*THE RECORDS:*
····················
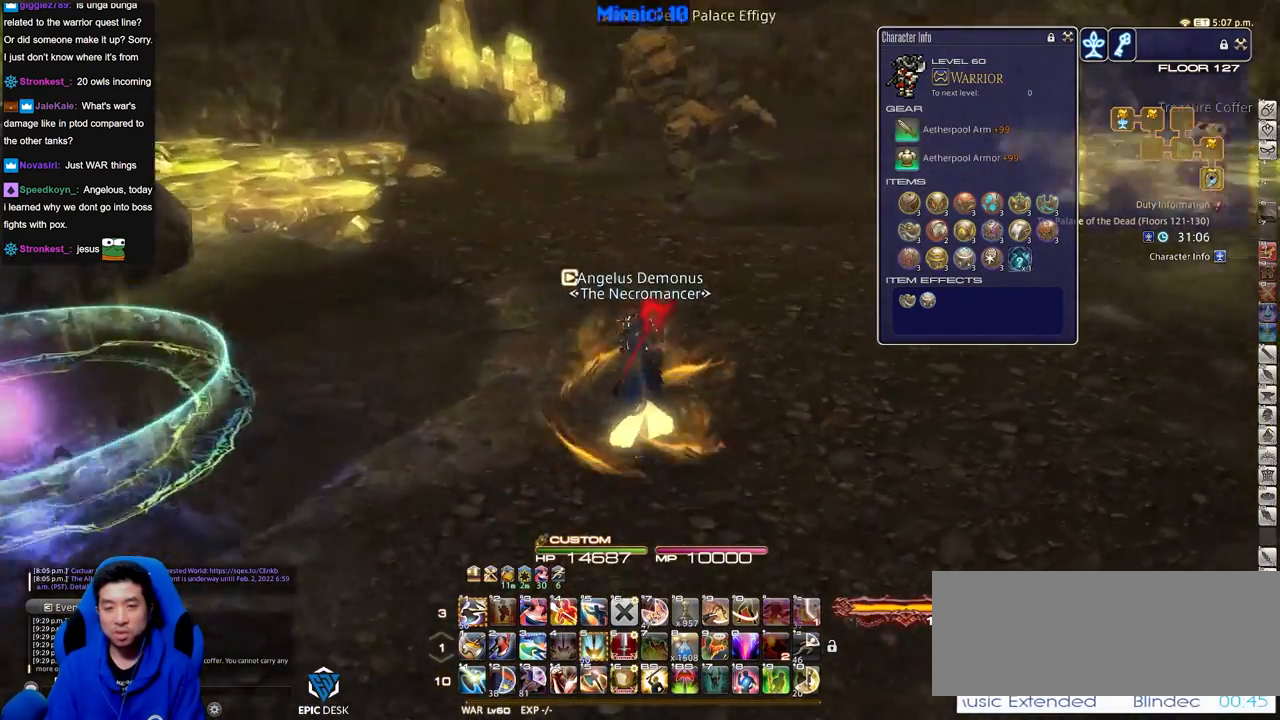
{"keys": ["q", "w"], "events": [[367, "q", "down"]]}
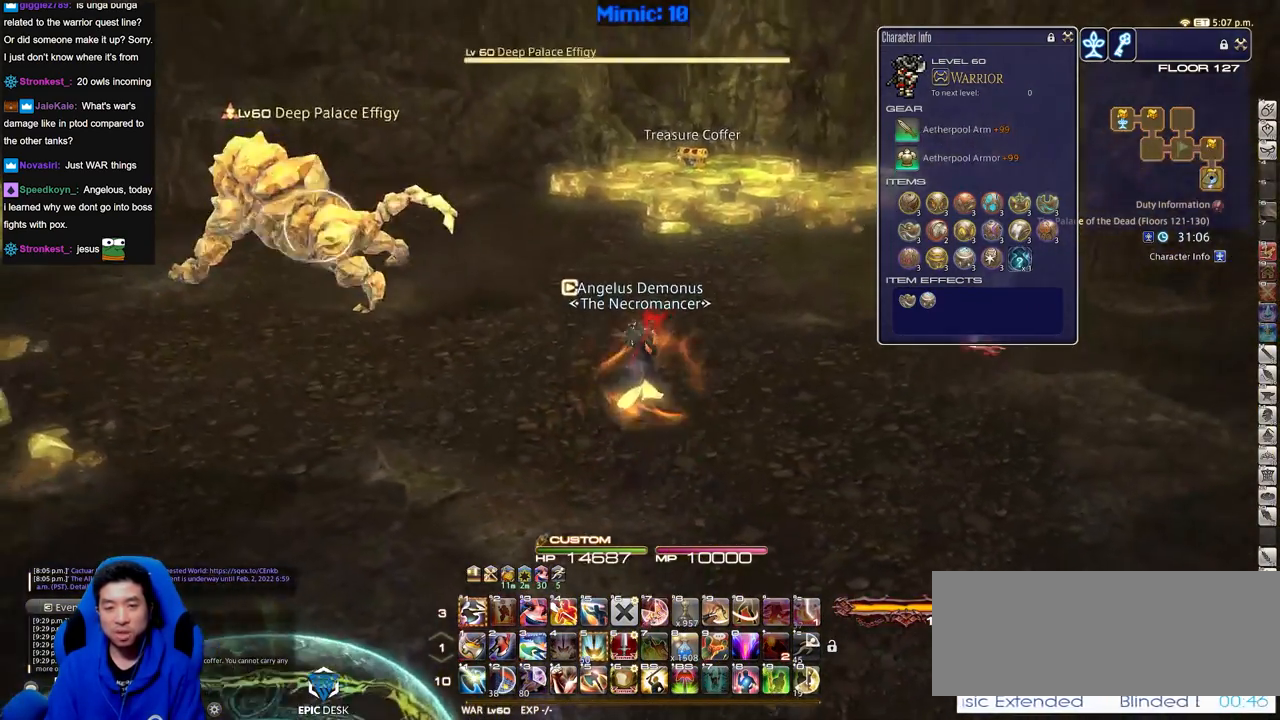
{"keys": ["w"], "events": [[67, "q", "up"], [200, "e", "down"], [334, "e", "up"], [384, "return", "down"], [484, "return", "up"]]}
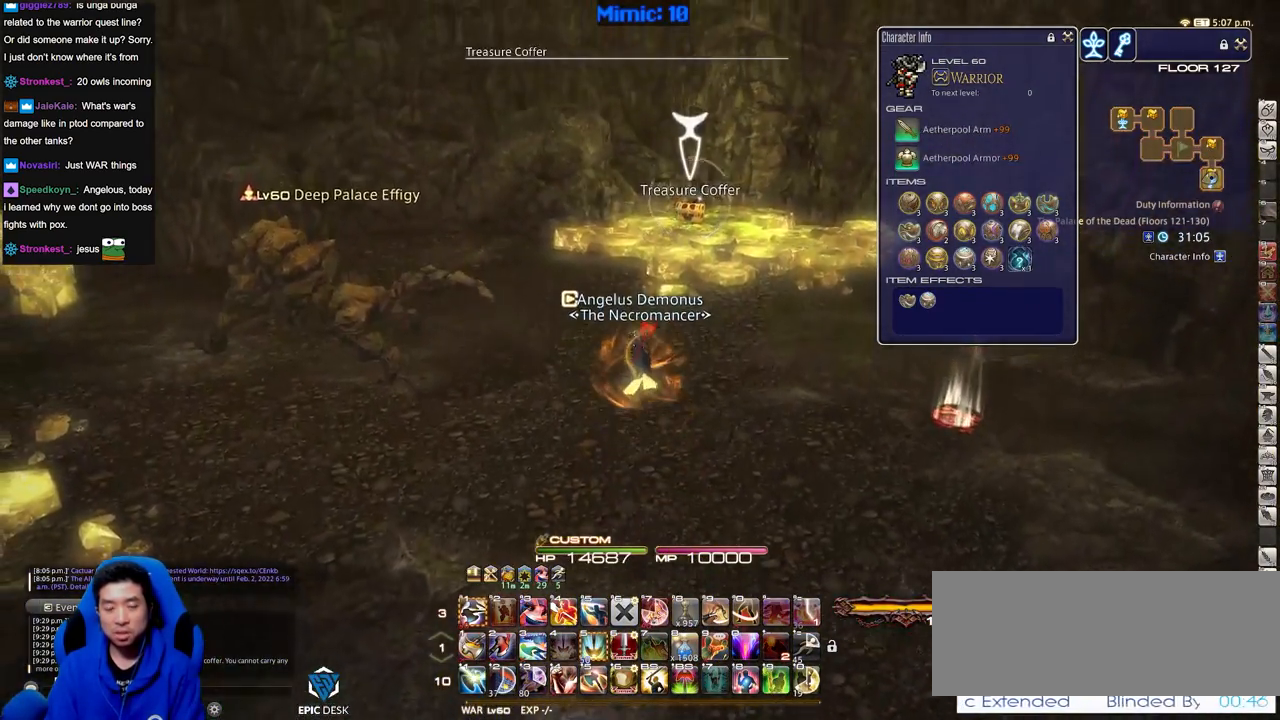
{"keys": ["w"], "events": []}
····················
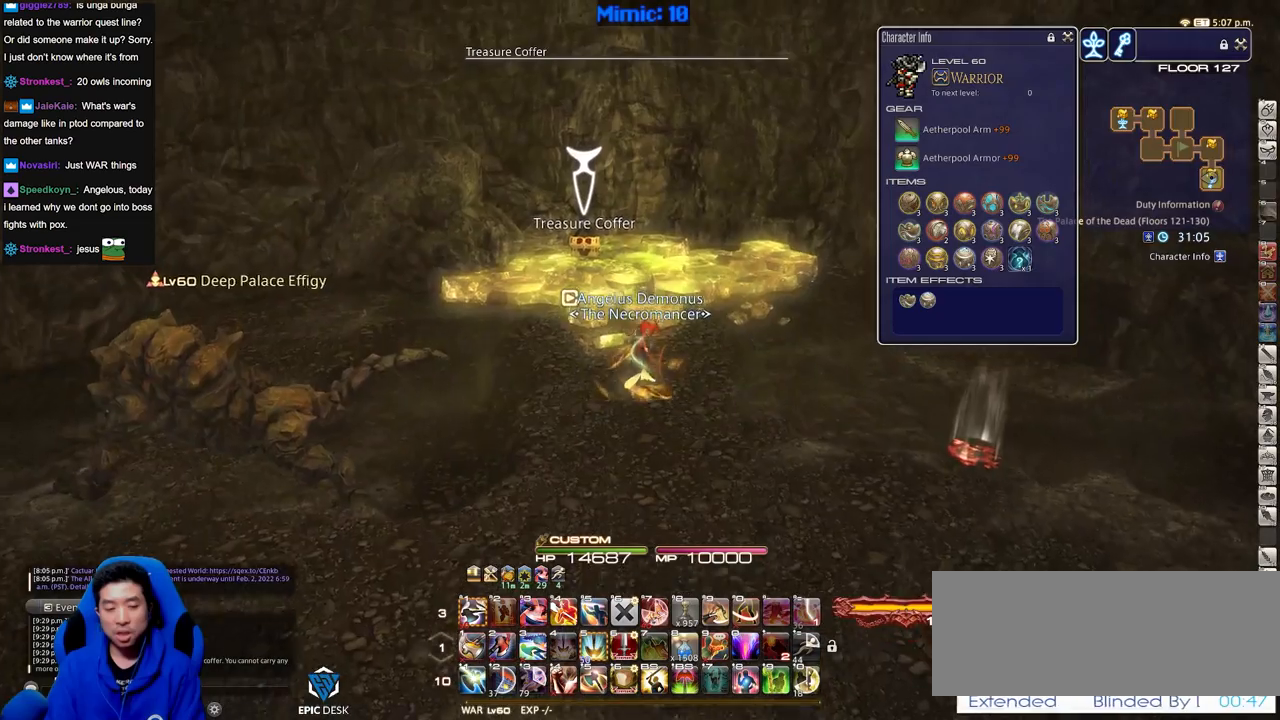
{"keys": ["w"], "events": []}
····················
*EXERCISE GOAL:* Find all lines holding the word "down" in the records above and copy them.

*ANSWER:*
{"keys": ["q", "w"], "events": [[367, "q", "down"]]}
{"keys": ["w"], "events": [[67, "q", "up"], [200, "e", "down"], [334, "e", "up"], [384, "return", "down"], [484, "return", "up"]]}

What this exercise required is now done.